4 avril 2014 14h06 · Fou d'ici

photo FOUDICI avr14

L’érable, au mois d’avril, c’est un incontournable. Mais il a bien plus de choses à nous offrir que du sirop sur des crêpes et un repas de cabane à sucre.

Le terroir québécois

Les produits de l’érable sont sans conteste un des principaux fleurons du terroir québécois. En Europe et au Japon, on a depuis quelques années compris qu’il pouvait être un élément clé d’un repas gastronomique et un produit sain par excellence. Si les Québécois, de leur côté, l’associent toujours symboliquement à l’arrivée du printemps et aux cabanes à sucre, ils l’utilisent maintenant tout au long de l’année, grâce au travail de fond de plusieurs chefs. Pierre-Alexandre Caron, chef de Fou d’ici, est de ces ardents défenseurs : «J’aime travailler l’érable, notamment avec du poisson, afin d’ajouter une sucrosité au goût distinctif dans les plats que je prépare.

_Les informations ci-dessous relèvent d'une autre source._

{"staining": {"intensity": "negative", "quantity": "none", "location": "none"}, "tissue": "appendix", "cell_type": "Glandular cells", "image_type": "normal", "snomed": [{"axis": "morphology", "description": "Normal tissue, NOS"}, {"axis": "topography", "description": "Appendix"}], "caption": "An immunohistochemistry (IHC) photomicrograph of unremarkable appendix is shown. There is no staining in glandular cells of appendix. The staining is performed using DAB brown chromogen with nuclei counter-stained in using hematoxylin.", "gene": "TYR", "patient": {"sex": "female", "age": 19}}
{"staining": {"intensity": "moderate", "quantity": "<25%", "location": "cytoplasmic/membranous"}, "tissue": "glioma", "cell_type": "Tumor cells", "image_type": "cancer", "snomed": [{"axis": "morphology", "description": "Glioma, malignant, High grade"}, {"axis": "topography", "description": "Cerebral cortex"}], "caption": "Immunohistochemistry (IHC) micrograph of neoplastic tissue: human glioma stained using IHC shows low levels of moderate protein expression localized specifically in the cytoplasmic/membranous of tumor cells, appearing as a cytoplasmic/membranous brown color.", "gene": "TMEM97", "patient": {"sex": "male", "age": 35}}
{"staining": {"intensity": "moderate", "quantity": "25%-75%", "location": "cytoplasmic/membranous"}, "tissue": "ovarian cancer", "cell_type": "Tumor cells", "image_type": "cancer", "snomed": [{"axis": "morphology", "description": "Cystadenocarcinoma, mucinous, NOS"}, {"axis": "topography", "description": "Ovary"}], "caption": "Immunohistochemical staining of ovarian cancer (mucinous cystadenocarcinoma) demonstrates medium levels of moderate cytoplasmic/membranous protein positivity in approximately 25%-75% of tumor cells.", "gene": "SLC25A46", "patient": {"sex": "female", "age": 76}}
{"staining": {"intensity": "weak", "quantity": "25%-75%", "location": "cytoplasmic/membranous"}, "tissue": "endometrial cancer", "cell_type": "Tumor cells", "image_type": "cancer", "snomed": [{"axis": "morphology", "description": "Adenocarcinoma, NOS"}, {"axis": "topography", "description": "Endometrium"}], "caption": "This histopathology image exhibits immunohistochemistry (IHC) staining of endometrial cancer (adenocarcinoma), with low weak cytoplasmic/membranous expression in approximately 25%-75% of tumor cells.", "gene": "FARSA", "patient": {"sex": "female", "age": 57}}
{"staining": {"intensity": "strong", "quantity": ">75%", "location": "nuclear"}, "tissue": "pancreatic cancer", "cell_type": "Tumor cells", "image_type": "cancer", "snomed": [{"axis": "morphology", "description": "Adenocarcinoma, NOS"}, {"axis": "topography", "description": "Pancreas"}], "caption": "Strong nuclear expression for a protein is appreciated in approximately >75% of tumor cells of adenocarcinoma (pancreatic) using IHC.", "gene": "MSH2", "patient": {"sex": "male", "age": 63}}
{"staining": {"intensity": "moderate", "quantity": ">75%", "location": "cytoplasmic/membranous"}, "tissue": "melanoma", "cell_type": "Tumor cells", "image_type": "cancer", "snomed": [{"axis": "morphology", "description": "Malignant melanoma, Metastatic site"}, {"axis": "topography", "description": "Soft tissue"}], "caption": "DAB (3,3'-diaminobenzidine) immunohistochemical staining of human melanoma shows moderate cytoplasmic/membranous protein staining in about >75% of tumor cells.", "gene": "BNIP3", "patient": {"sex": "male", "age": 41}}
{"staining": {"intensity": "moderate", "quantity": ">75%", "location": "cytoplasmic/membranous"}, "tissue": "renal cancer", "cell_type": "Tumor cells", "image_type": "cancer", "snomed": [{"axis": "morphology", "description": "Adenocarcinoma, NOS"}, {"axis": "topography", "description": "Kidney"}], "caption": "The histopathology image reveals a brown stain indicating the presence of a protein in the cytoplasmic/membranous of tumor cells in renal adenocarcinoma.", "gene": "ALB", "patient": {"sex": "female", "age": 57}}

Et je suis fier de ce produit québécois.»

De l’entrée au dessert

Une fierté qui se répercute dans l’offre de Fou d’ici à plusieurs niveaux au mois d’avril. On peut, par exemple, retrouver dans le rayon prêt-à-manger du saumon mariné dans un mélange d’érable, de yuzu et de sauce soya. La salade Waldorf, elle, dispose d’une vinaigrette au Xérès et à l’érable, et le filet de porc à la réduction érable et balsamique. Mêmes propositions alléchantes du côté de la boulangerie, avec notamment une tarte à l’érable et guimauve grillée (voir photo), et des desserts avec des fruits frais coupés servis avec une trempette à l’érable.

De l’érable toute l’année

Toutefois, et ceci tient à cœur à Christina Nacos, la gérante de Fou d’ici, l’érable a une place de choix dans l’épicerie quelle que soit la saison. D’ailleurs, Fou d’ici possède sa propre gamme de sirop d’érable (deux catégories: une médium et une plus foncée), réalisée en exclusivité avec le père de la créatrice de l’Aubier, une eau d’érable gastronomique primée internationalement. On retrouve également en boutique plusieurs produits dédiés, comme ceux d’Isens, élaborés par Philippe Mollé, grand amateur d’érable, à l’origine de nouveautés très distinctives comme sa récente série de sucres d’érable gastronomiques à différentes granulométries et aux parfums très originaux. Pour n’en nommer que deux, citons par exemple «En revenant de Rigaud», un sucre d’érable mêlé à des pétales de roses sauvages et des canneberges moulues, ou encore «Montréal Tokyo», un autre parfumé au yuzu et au saké. Comme quoi, l’érable n’a vraiment pas fini de nous étonner.